SUPPLIED TEXT –
Here is Microsoft’s full statement, courtesy of David Heiner, vice president and deputy general counsel:

Earlier today Microsoft received a notice from the French data protection authority, the Commission Nationale de l’Informatique et des Libertés or CNIL, raising concerns about certain aspects of Windows 10. The notice gives Microsoft three months to address the issues.

We built strong privacy protections into Windows 10, and we welcome feedback as we continually work to enhance those protections. We will work closely with the CNIL over the next few months to understand the agency’s concerns fully and to work toward solutions that it will find acceptable.

The CNIL noted that the Safe Harbor framework is no longer valid for transferring data from European Union to the United States. We fully understand the importance of establishing a sound legal framework for trans-Atlantic data transfers, and that is why Microsoft has been very supportive of the efforts on both side of the Atlantic that led to last week’s adoption of the Privacy Shield.

As the European Commission observed, Microsoft’s January 2016 Privacy Statement states that the company adheres to the principles of the Safe Harbor Framework. Microsoft has in fact continued to live up to all of its commitments under the Safe Harbor Framework, even as the European and U.S. representatives worked toward the new Privacy Shield. As we state in our privacy statement, in addition to the Safe Harbor Framework we rely on a variety of legal mechanisms as the basis for transferring data from Europe, including standard contractual clauses, a data transfer mechanism established by the European Commission and approved by European data protection authorities, to cover data flows from the European Union to the United States.

YOUR TASKS –
A - Using the Microsoft statement above, decide whether each statement below agrees with it. Answer yes or no for each, and quote the words of the statement that decide it.
(i) The notice from the CNIL gives Microsoft three months to address the issues.
(ii) Microsoft relies only on the Safe Harbor Framework for transferring data from Europe.
(iii) The Privacy Shield was adopted last week.
B - Answer these questions from the Microsoft statement above:
(i) Who is credited with the statement, and what positions does that person hold?
(ii) Which product does the CNIL notice raise concerns about?
(iii) What month and year are given for Microsoft’s Privacy Statement?

DATA SEGMENT –
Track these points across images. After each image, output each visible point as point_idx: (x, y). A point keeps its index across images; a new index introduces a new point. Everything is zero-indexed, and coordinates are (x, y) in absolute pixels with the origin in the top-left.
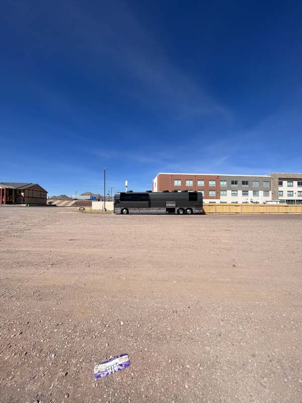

EXERCISE ANSWERS –
A -
(i) Yes: "The notice gives Microsoft three months to address the issues."
(ii) No: "in addition to the Safe Harbor Framework we rely on a variety of legal mechanisms as the basis for transferring data from Europe"
(iii) Yes: "last week’s adoption of the Privacy Shield"

B -
(i) David Heiner, vice president and deputy general counsel
(ii) Windows 10
(iii) January 2016